Given a dataset with $D$ features, there are $2^D$ possible subsets to choose from, so we have to be smarter than brute force.

Statistical Tests

One practical approach to selection uses a statistical test to determine if each feature is significant in the context of the others. Previously, we derived the sampling distribution for the random variable $\hat{\beta}$, but the value computed from observations is just a sample $\beta_\text{obs}$. From here, we can test whether the coefficient for a particular covariate is zero, i.e. the null hypothesis $H_0: \beta_i = 0$. This is done using a p-value: the probability of observing a value as or more extreme than the one we observed, given $H_0$ is true.

In a two-sided test we want to know if the coefficient is significantly different from zero, without regard to direction. The p-value is computed as $2\min(F_0(\beta_\text{obs}), 1-F_0(\beta_\text{obs}))$ where $F_0$ is the CDF of the sampling distribution with $\beta_i = 0$. We reject the null hypothesis if the p-value is less than a chosen significance level $\alpha$ e.g. $0.05$. If we fail to reject the null hypothesis, we can consider removing the covariate from the model.

> _TASK SET_
1/ In the passage on feature selection, when is the null hypothesis rejected?
2/ Reproduce the passage on feature selection word for word, starting with "Given a dataset" and going on through "given $H_0$ is true.".

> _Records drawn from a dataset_
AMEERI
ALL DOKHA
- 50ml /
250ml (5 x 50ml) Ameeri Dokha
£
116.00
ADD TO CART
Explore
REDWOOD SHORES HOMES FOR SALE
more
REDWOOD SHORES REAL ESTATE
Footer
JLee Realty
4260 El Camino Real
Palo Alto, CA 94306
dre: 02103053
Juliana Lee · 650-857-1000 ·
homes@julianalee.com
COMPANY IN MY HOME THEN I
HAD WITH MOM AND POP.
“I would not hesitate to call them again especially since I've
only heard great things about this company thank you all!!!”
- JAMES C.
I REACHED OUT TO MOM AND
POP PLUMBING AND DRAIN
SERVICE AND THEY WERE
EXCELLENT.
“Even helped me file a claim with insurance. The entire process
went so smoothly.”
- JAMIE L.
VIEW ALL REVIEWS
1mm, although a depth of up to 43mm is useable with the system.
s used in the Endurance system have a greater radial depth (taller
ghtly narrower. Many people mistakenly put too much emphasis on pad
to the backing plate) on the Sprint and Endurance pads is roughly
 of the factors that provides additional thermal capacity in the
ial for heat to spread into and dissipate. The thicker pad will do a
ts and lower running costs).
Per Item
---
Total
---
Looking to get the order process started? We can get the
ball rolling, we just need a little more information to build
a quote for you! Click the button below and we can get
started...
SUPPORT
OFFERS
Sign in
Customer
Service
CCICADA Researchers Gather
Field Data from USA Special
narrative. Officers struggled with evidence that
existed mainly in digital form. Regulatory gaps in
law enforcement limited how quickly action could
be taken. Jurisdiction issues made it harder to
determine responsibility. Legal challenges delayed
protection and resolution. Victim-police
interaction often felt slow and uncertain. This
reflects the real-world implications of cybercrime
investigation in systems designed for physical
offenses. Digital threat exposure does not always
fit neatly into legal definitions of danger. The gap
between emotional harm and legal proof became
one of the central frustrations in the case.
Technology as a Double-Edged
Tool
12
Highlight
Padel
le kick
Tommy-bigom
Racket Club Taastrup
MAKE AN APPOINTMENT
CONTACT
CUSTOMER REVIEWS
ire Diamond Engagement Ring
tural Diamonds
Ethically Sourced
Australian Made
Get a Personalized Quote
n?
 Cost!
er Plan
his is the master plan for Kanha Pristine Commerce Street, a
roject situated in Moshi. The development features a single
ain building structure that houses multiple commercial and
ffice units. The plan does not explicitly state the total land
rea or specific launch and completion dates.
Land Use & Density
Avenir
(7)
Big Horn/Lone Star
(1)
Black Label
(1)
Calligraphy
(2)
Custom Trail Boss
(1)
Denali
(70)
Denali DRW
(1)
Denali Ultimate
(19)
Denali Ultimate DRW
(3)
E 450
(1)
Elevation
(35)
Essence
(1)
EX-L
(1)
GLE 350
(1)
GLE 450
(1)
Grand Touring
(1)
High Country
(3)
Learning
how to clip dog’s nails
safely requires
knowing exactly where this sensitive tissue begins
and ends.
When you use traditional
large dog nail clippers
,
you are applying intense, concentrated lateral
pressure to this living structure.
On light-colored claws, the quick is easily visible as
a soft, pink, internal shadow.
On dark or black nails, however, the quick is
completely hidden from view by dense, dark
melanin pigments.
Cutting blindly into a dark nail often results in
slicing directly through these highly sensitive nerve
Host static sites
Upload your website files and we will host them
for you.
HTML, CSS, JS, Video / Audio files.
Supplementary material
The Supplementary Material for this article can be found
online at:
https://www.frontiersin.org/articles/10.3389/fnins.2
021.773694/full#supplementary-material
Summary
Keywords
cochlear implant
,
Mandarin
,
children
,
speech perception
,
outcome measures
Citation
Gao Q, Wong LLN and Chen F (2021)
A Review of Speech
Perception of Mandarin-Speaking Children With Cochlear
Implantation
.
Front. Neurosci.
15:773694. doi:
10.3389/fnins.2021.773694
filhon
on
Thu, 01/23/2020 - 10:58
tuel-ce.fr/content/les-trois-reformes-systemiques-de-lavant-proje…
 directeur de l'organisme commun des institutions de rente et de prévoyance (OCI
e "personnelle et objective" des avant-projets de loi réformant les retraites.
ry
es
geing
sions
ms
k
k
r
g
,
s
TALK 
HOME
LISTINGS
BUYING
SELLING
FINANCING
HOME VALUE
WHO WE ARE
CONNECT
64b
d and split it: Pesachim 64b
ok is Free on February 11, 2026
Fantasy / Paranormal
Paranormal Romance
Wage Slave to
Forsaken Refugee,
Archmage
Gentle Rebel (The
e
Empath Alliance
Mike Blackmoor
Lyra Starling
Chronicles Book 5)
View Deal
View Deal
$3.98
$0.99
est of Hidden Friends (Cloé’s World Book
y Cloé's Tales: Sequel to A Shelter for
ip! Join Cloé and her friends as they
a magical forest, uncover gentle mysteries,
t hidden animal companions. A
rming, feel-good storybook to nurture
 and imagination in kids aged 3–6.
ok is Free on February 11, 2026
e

> _RESPONSES FOR EACH TASK_
1/ It is rejected when the p-value is less than a chosen significance level $\alpha$, such as $0.05$.

2/
Given a dataset with $D$ features, there are $2^D$ possible subsets to choose from, so we have to be smarter than brute force.

Statistical Tests

One practical approach to selection uses a statistical test to determine if each feature is significant in the context of the others. Previously, we derived the sampling distribution for the random variable $\hat{\beta}$, but the value computed from observations is just a sample $\beta_\text{obs}$. From here, we can test whether the coefficient for a particular covariate is zero, i.e. the null hypothesis $H_0: \beta_i = 0$. This is done using a p-value: the probability of observing a value as or more extreme than the one we observed, given $H_0$ is true.